Friday, November 25, 2005

Silly Old Bints

There's a great piece over on the Beeb regarding the representation of older women in modern society, which also happens to have been penned by none other than my A-Level Eng Lit teacher from last year. She raises a good point, as - in the media especially - there is widespread discrimination against older women (men also, though perhaps not as much). From just one sitting of television commercials (if I can manage that, as adverts make me famously nauseous) we are showered with images of young women freaking out at the sight of a wrinkle, as though they've heard a whisper that it's the first sign of the apocalypse. Then, said women informing us of "so-and-so" lotion to "banish those unsightly signs of aging!". My goodness! Because the very THOUGHT that we may be aging is horrific! In fact, I think I must GAIN a wrinkle everytime I see one of these frustratingly pathetic adverts.

The only time we ever see older women advertising products is when it is especially for them - for example stairlifts, over 60s life insurance, baths for the elderly, toffee, etc. But that is still a rarity, as how many times do you see pensioners on the covers of magazines aimed at that exact target group? In awful newspaper supplements which have adverts for thermal undies, elderly women's nightgowns, etc - how many are actually modelled by women who look over 45? Not many.
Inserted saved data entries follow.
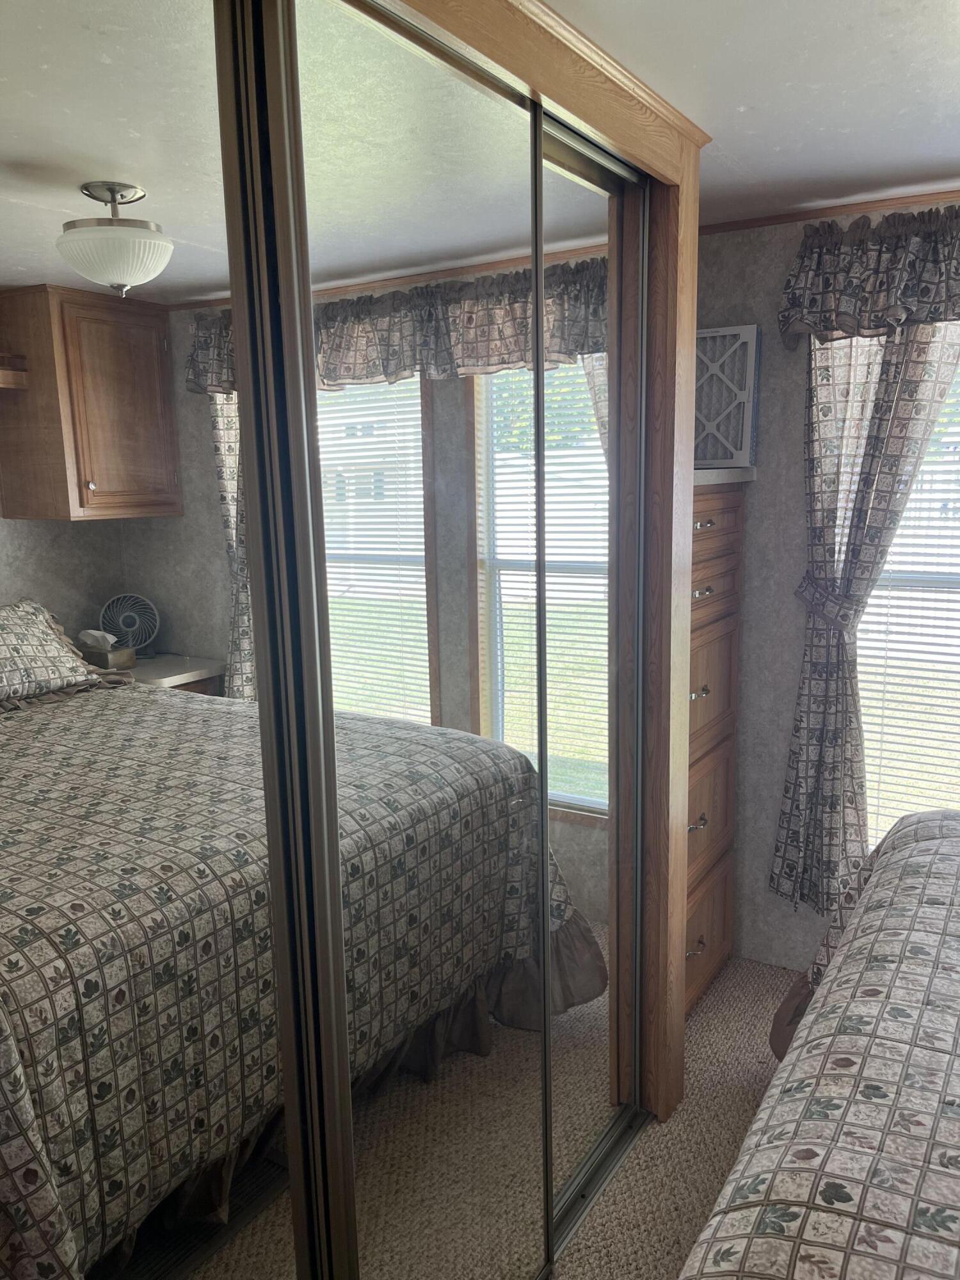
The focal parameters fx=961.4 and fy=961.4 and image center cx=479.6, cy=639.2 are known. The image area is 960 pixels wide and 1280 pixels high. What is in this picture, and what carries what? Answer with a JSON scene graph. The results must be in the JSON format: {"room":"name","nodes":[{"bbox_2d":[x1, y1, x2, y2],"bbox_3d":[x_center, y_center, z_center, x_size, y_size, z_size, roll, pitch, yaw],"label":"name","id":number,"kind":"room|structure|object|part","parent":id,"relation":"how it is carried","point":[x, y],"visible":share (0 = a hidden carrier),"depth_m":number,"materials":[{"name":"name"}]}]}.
{"room":"bedroom","nodes":[
{"label":"bedroom","id":0,"kind":"room"},
{"bbox_2d":[544,954,799,1279],"bbox_3d":[0.495,1.420,1.170,4.286,0.106,4.058,5,12,31],"label":"carpet floor","id":1,"kind":"structure","parent":0,"point":[649,1270],"depth_m":2.26,"materials":[{"name":"beige carpet"}]},
{"bbox_2d":[376,0,702,1150],"bbox_3d":[-0.130,0.154,1.601,0.522,2.237,1.718,5,12,31],"label":"closet frame","id":2,"kind":"object","parent":1,"relation":"on","point":[584,111],"visible":0.48,"depth_m":2.09,"materials":[{"name":"brown wood"}]},
{"bbox_2d":[0,0,320,1279],"bbox_3d":[-0.451,0.312,0.876,0.022,2.093,0.868,5,12,31],"label":"mirrored closet door","id":3,"kind":"structure","parent":2,"relation":"in","point":[32,146],"depth_m":0.99,"materials":[{"name":"mirror"}]},
{"bbox_2d":[253,0,563,1276],"bbox_3d":[-0.032,0.241,1.525,0.024,2.182,0.785,5,12,31],"label":"mirrored sliding door","id":4,"kind":"structure","parent":2,"relation":"in","point":[317,203],"depth_m":1.42,"materials":[{"name":"mirror"}]},
{"bbox_2d":[535,116,645,1232],"bbox_3d":[0.220,0.137,2.021,0.026,2.169,0.621,5,12,31],"label":"mirrored sliding door","id":5,"kind":"structure","parent":2,"relation":"in","point":[600,388],"depth_m":2.01,"materials":[{"name":"mirror"}]},
{"bbox_2d":[544,1102,651,1267],"bbox_3d":[-0.001,1.285,1.850,0.111,0.024,1.383,5,12,31],"label":"floor track","id":6,"kind":"object","parent":1,"relation":"on","point":[618,1154],"visible":0.27,"depth_m":2.16,"materials":[{"name":"silver metal"}]},
{"bbox_2d":[683,474,746,1020],"bbox_3d":[0.466,0.322,2.854,0.485,1.563,0.592,5,12,31],"label":"chest of drawers","id":7,"kind":"object","parent":1,"relation":"on","point":[724,655],"visible":0.23,"depth_m":2.77,"materials":[{"name":"brown wood"}]},
{"bbox_3d":[0.616,0.884,2.767,0.047,0.027,0.043,5,12,31],"label":"knob","id":8,"kind":"part","parent":7,"relation":"part of","materials":[{"name":"silver metal"}]},
{"bbox_3d":[0.610,0.520,2.722,0.048,0.029,0.048,5,12,31],"label":"pull","id":9,"kind":"part","parent":7,"relation":"part of","materials":[{"name":"metal"}]},
{"bbox_3d":[0.603,0.149,2.666,0.042,0.030,0.041,5,12,31],"label":"knob","id":10,"kind":"part","parent":7,"relation":"part of","materials":[{"name":"metal"}]},
{"bbox_3d":[0.579,-0.122,2.535,0.045,0.023,0.048,5,12,31],"label":"knob","id":11,"kind":"part","parent":7,"relation":"part of","materials":[{"name":"metal"}]},
{"bbox_3d":[0.578,-0.300,2.519,0.042,0.025,0.044,5,12,31],"label":"knob","id":12,"kind":"part","parent":7,"relation":"part of","materials":[{"name":"metal"}]},
{"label":"drawer","id":13,"kind":"part","parent":7,"relation":"part of","materials":[{"name":"brown wood"}]},
{"bbox_3d":[0.630,0.521,2.759,0.039,0.295,0.453,5,12,31],"label":"drawer","id":14,"kind":"part","parent":7,"relation":"part of","materials":[{"name":"brown wood"}]},
{"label":"drawer","id":15,"kind":"part","parent":7,"relation":"part of","materials":[{"name":"brown wood"}]},
{"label":"drawer","id":16,"kind":"part","parent":7,"relation":"part of","materials":[{"name":"brown wood"}]},
{"bbox_2d":[693,325,760,469],"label":"air filter","id":17,"kind":"object","parent":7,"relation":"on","point":[726,456],"visible":0.71,"depth_m":2.76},
{"bbox_2d":[678,807,959,1279],"bbox_3d":[1.333,0.820,1.068,2.120,1.155,2.279,5,12,31],"label":"bed","id":18,"kind":"object","parent":1,"relation":"on","point":[937,843],"visible":1,"depth_m":1.29,"materials":[{"name":"fabric"}]},
{"bbox_2d":[542,0,959,227],"bbox_3d":[0.686,-0.905,0.725,3.978,0.104,3.814,5,12,31],"label":"ceiling","id":19,"kind":"structure","parent":0,"point":[955,154],"depth_m":1.81,"materials":[{"name":"white paint"}]},
{"bbox_2d":[695,197,959,978],"bbox_3d":[1.774,-0.013,2.460,3.858,2.316,0.151,5,12,31],"label":"wall","id":20,"kind":"structure","parent":0,"point":[776,772],"depth_m":2.91,"materials":[{"name":"paper"}]},
{"bbox_2d":[697,187,959,237],"bbox_3d":[1.705,-1.112,2.213,2.844,0.031,0.030,5,12,31],"label":"crown molding","id":21,"kind":"structure","parent":20,"relation":"attached to","point":[779,219],"depth_m":2.64,"materials":[{"name":"brown wood"}]},
{"bbox_2d":[769,316,959,917],"bbox_3d":[1.113,-0.134,2.642,0.543,1.962,0.122,5,12,31],"label":"curtain","id":22,"kind":"object","parent":20,"relation":"attached to","point":[818,684],"visible":0.75,"depth_m":2.69,"materials":[{"name":"fabric"}]},
{"bbox_2d":[779,203,959,345],"bbox_3d":[1.459,-0.906,2.275,1.486,0.327,0.175,5,12,31],"label":"valance","id":23,"kind":"object","parent":20,"relation":"attached to","point":[895,315],"visible":0.98,"depth_m":2.49,"materials":[{"name":"fabric"}]},
{"bbox_2d":[855,341,959,846],"bbox_3d":[1.555,-0.135,2.598,1.111,1.744,0.131,5,12,31],"label":"window","id":24,"kind":"structure","parent":20,"relation":"in","point":[898,541],"depth_m":2.83,"materials":[{"name":"white"}]},
{"bbox_2d":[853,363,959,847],"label":"window blind","id":25,"kind":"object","parent":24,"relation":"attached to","point":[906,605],"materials":[{"name":"white plastic"}]}
]}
If it wasn't for the fact that I know that over 65s in the UK make up a whopping 16% of the population, then - judging by what the media tells us - I'd think we'd all gone a bit Logan's Run.

Monday, November 21, 2005

One Of Those Days

Every now and then I find myself in one of those days where it seems there is no hope left. On Saturday I went into one of my beloved Oxfam bookshops in Shrewsbury and found a book entitled What's Right With Feminism by Elaine Storkey. I'm broke, but it was only a pound so I thought I'd "treat myself". I then looked inside at the book's title on the first page to see that someone had scrawled "NOT MUCH." underneath "What's Right With Feminism". It was in the same handwriting and pencil as the price above, so I can only assume it was doings of one of the staff (predominately middle-aged women). I fumed! Not only had I been insulted regarding my choice of book and beliefs, but I had been insulted by someone trying to sell me the bloody item! So it wasn’t just rude, but incredibly unprofessional and not at all business-like. I felt like pointing out that if it hadn't have been for feminism then these women would not even have jobs! Fool that I am, I didn't complain. Mainly because the queue for paying was taking forever and my patience was waning. Following that, I then went into a BHS branch to be aggravated further. In the gift section I found a "joke" device (some sort of mirror to attach to a man's shoe) for use in order to look up the skirts of passing women. Yes, because sexual harassment is incredibly comical! If I ever want a good laugh then the first thing I always think of is how funny those guys are who leer at women, harass them in the street, make lewd suggestions and rape them! Nothing funnier! My boyfriend pointed out that they may as well be selling sets advertised as "The Handy Travel Rape Kit". I just can't understand how it would be an entertaining and witty gift and - moreover - I can't comprehend how BHS would even consider selling such an item. But then, after WHSmith and the Playboy kid’s stationary, perhaps nothing should surprise me. We then went back to my boyfriend's house to find the girlfriend of one of his housemates ironing two huge piles of his t-shirts. I could understand if the girl was doing him a favour due to him being ill or busy, but he was just dicking about upstairs with friends. All she did was slave away and sigh. Sometimes you just feel as though you are the only one who actually sees the injustices in life.